Ils ont identifié des solutions thérapeutiques visant à prévenir ces rejets, ainsi que les modifications génétiques à apporter aux modèles porcins pour améliorer la tolérance des organes. En effet, chez les porcs, certains gènes sont à l’origine de la fabrication d’enzymes responsables de la formation de xénoantigènes. Une fois présents dans l’organisme humain, induisent une très forte réaction immunitaire du receveur, réaction à l’origine des rejets des greffons de reins porcins. Grâce à ces nouvelles biotechnologies, il serait désormais possible de supprimer ces gènes porcins spécifiques, ce qui permettrait de réduire considérablement le risque de rejet hyperaigu.

« Ces découvertes viennent conforter les progrès réalisés depuis dix ans dans ce domaine où tout s’accélère, au point que la xénotransplantation est devenue un sujet majeur dans le monde des greffes d’organes, ouvrant un champ des possibles pour résoudre un jour la pénurie d’organes dans le monde« , précise le Pr.
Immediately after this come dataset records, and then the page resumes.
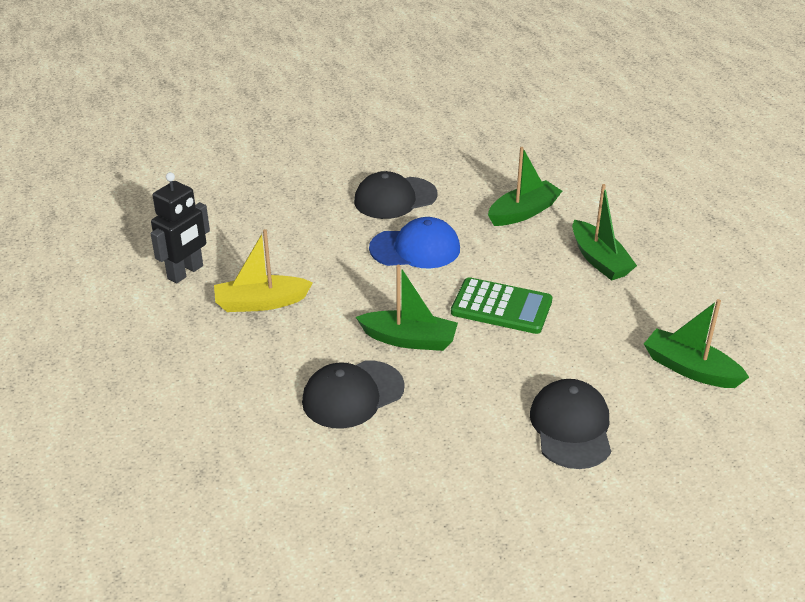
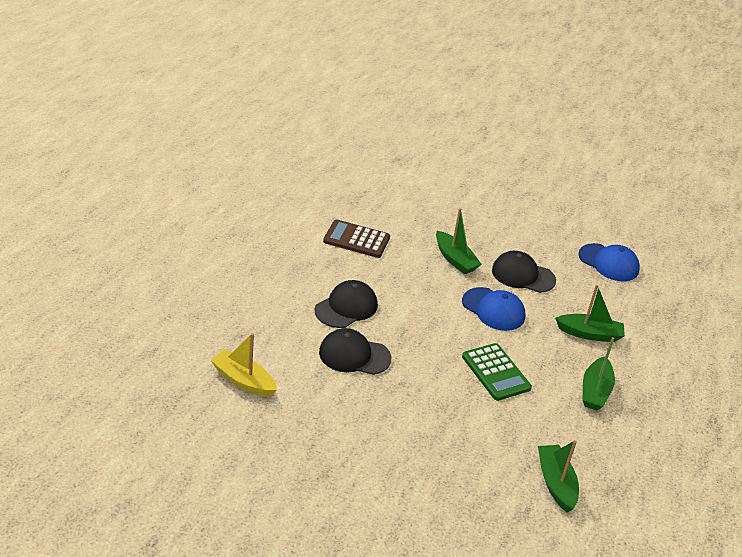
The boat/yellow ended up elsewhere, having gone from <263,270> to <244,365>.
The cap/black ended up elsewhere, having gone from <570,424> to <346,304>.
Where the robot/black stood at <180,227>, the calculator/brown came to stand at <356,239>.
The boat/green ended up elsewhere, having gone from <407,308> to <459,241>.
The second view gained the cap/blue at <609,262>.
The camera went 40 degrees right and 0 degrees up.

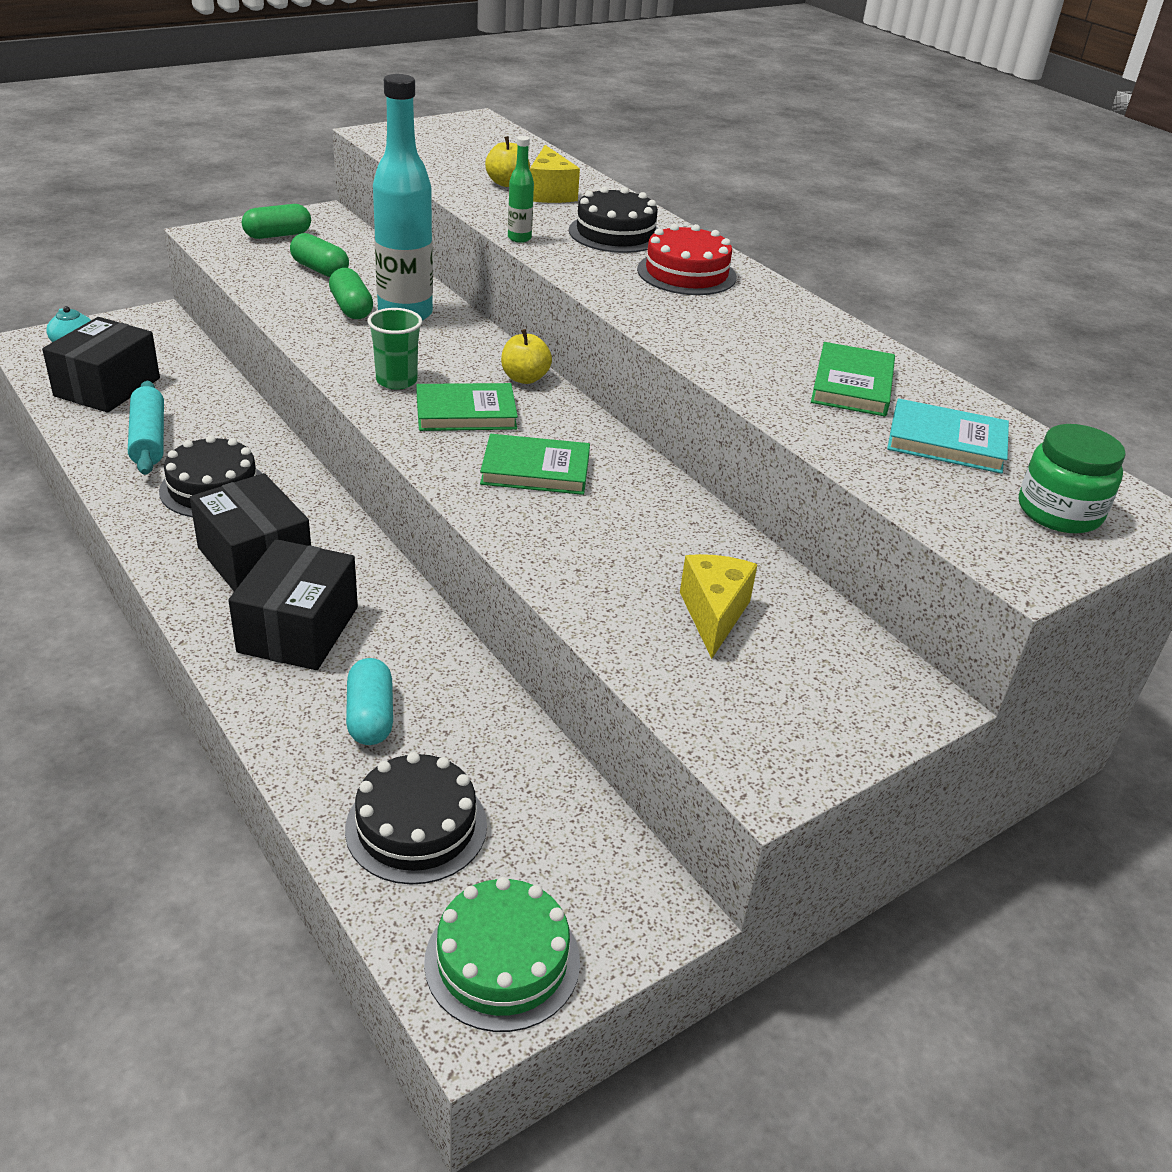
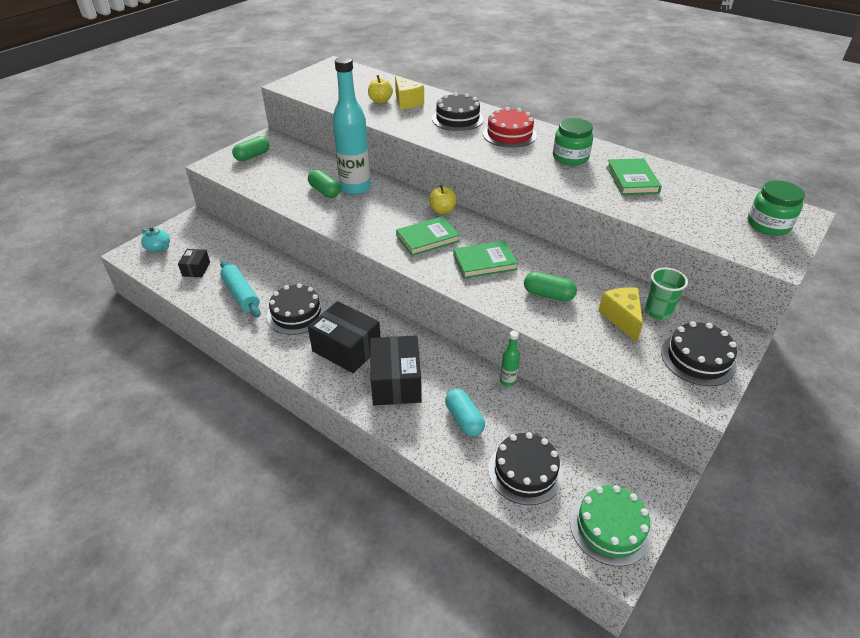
The size of the box/black at <101,365> changed by a factor of 0.53.
The bottle/green ended up elsewhere, having gone from <521,189> to <510,358>.
The capsule/green ended up elsewhere, having gone from <319,255> to <550,287>.
The second view gained the jar/green at <573,141>.
The cup/green ended up elsewhere, having gone from <394,349> to <666,294>.
The second view gained the cake/black at <699,353>.
The second view lost the book/turquoise at <948,436>.
The camera went 15 degrees left and 5 degrees up.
Alexandre Loupy, coauteur de l’étude.

Cette étude ouvre des perspectives prometteuses pour la transplantation future de reins de porcs génétiquement modifiés chez des receveurs humains, avec une survie potentiellement acceptable des greffons à long terme. Les découvertes de ce travail ont été identifiées comme majeures par le National Institutes of Health (NIH), qui conçoit actuellement les futurs essais cliniques, et mettent en lumière les avancées de la France, en particulier de la communauté hospitalo-universitaire, dans le domaine de la xénotransplantation.